In the coming weeks of exams, I will, for the first time in my university career, not have an exam on my birthday. Instead, I have two of my hardest exams the day before … HAPPY BIRTHDAY TO ME.
This December I will officially be out of my teens; I am turning 20. I don’t know how to feel about it. Age really lost its significance to me when I hit 19. I’m sure 19 was the age for everyone since every college student loves to party and get wasted. For me, 19 just meant I could visit casinos — but that’s another story. Nineteen really is the last milestone in Ontario, unless a lot of people are anxious to rent a car.
Nothing special is going to change in me on my birthday. When I wake up, I’ll probably be thinking about how good it feels to be done my exams, or how nice it’ll be to go home. I know there won’t be a sudden switch in my personality. I know, if anything, I’ll be even less mature because I’ll probably be watching anime or playing <em>Smash</em>.
I’ve never been a party person, any of my friends can attest to that. I’d rather stay in than go out, especially with this weather — good gawd, how do the girls in short skirts put up with this damn weather every Friday? To their dedication to the club, I say good-on-ya. Anyway, yeah, not a big drinker. In fact, I like to be in my apartment by nightfall; can’t really explain why, I guess I’m just a homebody (as my mother often states). So my birthday is one of the few times of the year I’ll be going out to drink (where drink is read as “get a little tipsy”).

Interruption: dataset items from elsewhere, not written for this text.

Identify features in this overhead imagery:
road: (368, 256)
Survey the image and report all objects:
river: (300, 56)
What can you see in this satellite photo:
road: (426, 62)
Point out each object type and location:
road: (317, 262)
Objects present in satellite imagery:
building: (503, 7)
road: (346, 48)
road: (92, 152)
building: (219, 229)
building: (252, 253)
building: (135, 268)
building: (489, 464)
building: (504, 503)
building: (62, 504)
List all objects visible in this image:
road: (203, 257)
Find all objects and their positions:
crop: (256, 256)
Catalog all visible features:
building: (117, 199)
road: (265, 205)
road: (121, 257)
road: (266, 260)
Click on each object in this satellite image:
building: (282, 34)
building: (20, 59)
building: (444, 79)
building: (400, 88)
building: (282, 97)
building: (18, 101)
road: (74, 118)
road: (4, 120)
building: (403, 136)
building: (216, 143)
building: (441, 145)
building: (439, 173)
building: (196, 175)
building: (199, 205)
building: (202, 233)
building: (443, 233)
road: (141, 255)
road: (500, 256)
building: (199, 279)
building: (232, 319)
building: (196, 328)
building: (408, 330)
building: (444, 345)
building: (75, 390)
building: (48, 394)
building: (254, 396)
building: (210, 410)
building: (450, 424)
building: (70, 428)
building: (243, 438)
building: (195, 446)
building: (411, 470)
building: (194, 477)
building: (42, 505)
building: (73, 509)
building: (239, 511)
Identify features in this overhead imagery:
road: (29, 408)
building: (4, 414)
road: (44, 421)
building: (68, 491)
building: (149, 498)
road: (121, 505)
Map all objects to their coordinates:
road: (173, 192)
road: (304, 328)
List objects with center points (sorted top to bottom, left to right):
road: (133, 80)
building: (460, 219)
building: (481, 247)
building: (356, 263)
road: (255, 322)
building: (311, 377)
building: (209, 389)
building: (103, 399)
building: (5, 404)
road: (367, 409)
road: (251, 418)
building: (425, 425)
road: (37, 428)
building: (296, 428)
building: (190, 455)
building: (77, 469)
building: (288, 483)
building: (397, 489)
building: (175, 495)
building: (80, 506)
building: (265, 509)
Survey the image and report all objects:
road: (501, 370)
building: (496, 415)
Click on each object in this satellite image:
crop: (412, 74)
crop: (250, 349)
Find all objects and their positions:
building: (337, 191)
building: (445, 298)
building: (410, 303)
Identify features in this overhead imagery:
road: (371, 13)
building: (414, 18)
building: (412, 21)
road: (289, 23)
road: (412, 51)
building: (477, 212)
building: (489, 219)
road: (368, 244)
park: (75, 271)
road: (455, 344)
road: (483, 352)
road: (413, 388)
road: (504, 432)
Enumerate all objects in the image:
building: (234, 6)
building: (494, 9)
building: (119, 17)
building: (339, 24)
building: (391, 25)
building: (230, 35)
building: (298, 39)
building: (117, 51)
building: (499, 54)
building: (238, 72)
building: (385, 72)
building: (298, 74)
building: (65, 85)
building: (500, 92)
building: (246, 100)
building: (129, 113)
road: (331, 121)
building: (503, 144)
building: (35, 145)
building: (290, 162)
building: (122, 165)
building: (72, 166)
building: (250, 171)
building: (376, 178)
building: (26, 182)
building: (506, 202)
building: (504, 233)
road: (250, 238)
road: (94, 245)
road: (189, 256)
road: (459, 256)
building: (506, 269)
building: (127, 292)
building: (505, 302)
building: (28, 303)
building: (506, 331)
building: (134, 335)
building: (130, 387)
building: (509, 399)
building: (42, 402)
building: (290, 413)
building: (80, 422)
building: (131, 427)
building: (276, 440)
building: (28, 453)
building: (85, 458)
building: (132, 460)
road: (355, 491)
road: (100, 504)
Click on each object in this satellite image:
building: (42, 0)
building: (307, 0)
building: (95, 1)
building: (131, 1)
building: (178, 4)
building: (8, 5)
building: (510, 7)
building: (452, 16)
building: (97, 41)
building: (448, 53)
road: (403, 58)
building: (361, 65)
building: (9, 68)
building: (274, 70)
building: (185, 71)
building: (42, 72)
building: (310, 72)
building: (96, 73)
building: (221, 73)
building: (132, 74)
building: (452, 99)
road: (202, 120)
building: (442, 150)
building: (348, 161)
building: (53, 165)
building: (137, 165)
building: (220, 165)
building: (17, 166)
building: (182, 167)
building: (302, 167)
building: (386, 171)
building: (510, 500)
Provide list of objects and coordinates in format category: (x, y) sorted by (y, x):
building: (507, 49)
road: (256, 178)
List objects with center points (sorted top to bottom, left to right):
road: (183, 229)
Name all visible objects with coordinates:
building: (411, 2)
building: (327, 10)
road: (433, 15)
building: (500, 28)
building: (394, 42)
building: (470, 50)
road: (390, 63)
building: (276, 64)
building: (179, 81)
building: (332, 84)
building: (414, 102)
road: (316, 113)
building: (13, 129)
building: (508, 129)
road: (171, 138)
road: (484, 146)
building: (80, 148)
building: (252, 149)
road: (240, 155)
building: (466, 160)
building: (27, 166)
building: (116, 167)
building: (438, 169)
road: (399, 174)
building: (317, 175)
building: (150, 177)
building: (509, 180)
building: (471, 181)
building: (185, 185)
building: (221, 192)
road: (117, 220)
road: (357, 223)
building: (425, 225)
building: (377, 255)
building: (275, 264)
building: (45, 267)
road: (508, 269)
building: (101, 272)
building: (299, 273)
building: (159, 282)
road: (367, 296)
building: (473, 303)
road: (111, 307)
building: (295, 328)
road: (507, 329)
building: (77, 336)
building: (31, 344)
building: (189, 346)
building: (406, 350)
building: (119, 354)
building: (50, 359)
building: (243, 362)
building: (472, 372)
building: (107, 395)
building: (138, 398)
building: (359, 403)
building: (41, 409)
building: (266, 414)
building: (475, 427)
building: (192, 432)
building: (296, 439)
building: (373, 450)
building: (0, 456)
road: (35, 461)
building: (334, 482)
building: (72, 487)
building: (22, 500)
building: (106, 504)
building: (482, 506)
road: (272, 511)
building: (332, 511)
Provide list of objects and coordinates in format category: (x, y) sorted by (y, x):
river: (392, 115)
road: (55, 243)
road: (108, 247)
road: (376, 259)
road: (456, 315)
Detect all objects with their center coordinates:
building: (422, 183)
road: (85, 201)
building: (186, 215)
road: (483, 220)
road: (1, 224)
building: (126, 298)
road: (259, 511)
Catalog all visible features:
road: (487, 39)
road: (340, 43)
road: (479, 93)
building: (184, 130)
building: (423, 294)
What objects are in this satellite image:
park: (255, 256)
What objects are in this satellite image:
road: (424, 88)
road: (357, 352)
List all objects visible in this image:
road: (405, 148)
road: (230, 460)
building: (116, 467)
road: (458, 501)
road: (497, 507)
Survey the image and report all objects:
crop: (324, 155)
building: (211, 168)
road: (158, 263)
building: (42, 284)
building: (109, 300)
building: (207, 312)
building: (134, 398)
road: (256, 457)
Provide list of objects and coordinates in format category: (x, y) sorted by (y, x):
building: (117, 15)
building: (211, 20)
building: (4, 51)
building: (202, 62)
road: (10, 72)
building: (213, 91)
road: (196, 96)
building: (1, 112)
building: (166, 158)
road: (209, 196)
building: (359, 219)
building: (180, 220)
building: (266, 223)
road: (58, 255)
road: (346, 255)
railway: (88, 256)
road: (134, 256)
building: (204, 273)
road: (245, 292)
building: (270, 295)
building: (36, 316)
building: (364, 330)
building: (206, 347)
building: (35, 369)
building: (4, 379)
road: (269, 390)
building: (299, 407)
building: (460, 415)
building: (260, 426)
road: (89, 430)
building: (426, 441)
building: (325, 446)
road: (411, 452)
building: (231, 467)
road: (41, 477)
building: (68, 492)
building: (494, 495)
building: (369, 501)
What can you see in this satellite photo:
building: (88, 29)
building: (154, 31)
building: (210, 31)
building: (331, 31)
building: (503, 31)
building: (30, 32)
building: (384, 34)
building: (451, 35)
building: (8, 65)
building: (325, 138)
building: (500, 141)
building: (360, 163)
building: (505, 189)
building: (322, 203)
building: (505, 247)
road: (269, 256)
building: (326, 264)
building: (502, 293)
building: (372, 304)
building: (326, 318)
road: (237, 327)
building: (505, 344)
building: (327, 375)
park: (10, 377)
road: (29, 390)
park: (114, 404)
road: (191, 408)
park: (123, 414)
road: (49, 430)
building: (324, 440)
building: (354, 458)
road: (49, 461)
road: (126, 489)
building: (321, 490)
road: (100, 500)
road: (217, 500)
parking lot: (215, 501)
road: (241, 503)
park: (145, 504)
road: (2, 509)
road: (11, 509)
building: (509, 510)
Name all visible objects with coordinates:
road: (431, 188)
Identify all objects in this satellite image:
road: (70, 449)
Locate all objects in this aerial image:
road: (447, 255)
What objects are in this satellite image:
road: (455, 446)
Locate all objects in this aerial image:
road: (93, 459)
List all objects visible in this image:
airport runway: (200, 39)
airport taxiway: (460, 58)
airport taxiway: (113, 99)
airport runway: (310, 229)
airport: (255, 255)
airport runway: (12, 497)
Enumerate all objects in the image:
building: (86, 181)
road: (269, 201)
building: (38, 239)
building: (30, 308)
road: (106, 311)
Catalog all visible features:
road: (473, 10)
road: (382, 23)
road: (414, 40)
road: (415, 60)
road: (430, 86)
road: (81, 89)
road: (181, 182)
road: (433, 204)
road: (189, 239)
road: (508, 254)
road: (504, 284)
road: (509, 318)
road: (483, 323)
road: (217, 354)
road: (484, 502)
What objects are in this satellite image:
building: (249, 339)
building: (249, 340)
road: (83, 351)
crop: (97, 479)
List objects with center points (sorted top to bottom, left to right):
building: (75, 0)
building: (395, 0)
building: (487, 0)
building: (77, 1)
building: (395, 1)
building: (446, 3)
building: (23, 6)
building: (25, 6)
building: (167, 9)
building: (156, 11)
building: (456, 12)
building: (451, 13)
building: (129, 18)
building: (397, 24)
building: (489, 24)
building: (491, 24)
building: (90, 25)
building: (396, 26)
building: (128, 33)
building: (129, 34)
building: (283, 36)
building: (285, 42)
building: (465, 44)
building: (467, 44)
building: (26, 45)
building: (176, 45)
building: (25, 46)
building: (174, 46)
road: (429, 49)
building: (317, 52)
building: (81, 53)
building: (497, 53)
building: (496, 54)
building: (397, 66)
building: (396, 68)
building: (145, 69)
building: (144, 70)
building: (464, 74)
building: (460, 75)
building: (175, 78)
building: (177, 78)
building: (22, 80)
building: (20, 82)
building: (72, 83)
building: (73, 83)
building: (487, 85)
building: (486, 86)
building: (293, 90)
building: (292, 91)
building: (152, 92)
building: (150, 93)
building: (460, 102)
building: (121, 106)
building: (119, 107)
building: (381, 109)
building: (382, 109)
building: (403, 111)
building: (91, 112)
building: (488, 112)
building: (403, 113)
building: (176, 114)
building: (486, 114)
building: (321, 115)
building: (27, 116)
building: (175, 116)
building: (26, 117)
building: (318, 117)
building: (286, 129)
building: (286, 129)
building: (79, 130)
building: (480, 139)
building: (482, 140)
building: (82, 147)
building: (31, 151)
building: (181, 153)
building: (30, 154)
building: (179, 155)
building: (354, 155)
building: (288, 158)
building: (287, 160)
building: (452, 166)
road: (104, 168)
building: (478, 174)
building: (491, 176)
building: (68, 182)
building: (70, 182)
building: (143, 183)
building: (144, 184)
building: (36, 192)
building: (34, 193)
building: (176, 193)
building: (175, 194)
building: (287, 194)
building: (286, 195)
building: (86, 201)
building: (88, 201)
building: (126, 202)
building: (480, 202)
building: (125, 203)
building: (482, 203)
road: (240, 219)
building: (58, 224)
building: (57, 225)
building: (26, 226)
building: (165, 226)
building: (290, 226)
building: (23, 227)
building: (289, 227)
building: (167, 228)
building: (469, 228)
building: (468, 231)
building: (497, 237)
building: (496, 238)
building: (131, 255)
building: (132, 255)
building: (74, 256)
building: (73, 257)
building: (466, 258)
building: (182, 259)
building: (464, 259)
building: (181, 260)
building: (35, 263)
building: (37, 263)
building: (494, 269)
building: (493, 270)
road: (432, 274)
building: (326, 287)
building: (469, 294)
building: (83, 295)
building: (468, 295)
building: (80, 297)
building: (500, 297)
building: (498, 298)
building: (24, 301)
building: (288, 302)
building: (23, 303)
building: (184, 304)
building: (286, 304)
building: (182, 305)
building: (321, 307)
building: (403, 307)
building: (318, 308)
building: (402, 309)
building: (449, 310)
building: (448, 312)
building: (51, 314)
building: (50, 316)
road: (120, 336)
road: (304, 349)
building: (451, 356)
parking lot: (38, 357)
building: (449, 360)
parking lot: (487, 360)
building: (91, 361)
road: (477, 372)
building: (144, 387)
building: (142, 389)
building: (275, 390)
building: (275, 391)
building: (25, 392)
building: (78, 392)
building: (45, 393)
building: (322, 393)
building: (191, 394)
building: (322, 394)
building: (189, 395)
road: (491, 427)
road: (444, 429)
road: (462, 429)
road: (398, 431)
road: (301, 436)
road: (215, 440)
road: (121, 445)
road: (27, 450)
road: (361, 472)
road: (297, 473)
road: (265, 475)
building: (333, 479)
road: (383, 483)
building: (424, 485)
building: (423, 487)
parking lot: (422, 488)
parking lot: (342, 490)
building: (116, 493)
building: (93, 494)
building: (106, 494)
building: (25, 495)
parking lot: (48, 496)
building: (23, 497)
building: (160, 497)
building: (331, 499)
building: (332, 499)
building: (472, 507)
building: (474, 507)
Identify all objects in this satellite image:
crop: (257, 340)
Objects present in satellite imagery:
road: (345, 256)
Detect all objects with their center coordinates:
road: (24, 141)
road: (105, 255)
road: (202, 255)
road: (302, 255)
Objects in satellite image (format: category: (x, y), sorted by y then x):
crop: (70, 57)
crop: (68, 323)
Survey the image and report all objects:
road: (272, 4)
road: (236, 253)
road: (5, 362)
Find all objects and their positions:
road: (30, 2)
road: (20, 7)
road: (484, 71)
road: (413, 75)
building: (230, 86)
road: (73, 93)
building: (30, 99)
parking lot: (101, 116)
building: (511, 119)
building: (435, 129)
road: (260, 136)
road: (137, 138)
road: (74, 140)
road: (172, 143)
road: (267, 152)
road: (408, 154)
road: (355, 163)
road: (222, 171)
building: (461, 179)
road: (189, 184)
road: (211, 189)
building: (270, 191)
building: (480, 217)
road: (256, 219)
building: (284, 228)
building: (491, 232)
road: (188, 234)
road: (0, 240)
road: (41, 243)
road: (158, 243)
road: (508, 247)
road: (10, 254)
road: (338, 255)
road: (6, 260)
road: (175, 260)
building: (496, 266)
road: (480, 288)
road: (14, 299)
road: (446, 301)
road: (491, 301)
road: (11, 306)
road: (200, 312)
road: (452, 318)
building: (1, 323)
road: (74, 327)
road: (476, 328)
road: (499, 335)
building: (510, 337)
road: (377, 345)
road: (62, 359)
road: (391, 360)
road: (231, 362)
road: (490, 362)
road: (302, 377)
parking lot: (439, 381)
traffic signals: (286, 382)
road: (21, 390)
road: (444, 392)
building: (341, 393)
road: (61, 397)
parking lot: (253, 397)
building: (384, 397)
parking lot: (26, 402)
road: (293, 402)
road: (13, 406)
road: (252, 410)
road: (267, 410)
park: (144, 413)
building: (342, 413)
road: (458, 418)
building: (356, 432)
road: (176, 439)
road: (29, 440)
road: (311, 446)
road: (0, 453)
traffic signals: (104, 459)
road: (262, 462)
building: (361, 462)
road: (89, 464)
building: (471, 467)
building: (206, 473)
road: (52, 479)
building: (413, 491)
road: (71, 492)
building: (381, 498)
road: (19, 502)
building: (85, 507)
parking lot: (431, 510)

Frankly, at 19, I already feel like an old lady. My eyesight is going to shit, so I’m wearing my glasses more and more, I’m actively knitting for fun, and I have no idea what the kids are listening to these days because my radio is tuned strictly to CBC Radio 1. Over the summer, I came very close to telling them damn neighbourhood kids to get off my property. My career goals mostly include a government office job with a sweet, sweet pension. Instead of turning 20, I feel like I’m already 60.
I guess I’m not really mature. It was only this year I finally entered the technology age and got online banking. I still haven’t gotten my G license, though I do have an M2, so that sort of makes up for it. I guess I’m just old fashioned. I still live in a world were TV is relevant and people take cars everywhere, not public transportation. A world where winter means wearing ski jackets, hats, gloves, scarfs, and heavy boots to make it through the knee-high snow. A world where dinner is chicken with gravy, mashed potatoes, and boiled carrots as a side three nights a week, and the other nights it’s pork tenderloin, plus a wild card night on Friday.
Maybe it’s my small-town mindset. I like the quiet of the countryside, the slow pace of Sundays, and the darkness of a starry night. I’m not a city person, I will openly admit that. Hell, I often tease my friends about their fancy city schools with their fancy IB programs. My school didn’t have that, that’s for sure. My school sure as hell didn’t have them goddamn robotic clubs.
It’s funny, even though I’ll be turning 20, my parents will probably still say I’m 18. My mother often forgets my age (but my mother often calls me by my sister’s name so … my hopes aren’t exactly high). Like I said before, age is really an abstract thing. Outside of the law, what do we use it for? Age doesn’t dictate where we should be in life: look at our university. There are mature students and students who have skipped grades. People who have returned for a second degree after their first, or people who switched programs midway through their degree. Look at me: I thought I was going to be here four years and bang! I’m outtie. But now I plan to take a fifth year to fulfill an (arguably) useful minor.
This birthday, I just want to spend it with my friends and have good, old-fashioned fun. Then I want to go home and celebrate with my family. Simple things. Let’s all appreciate the simple things.
But before that let’s freak out about exams. KK? Cool.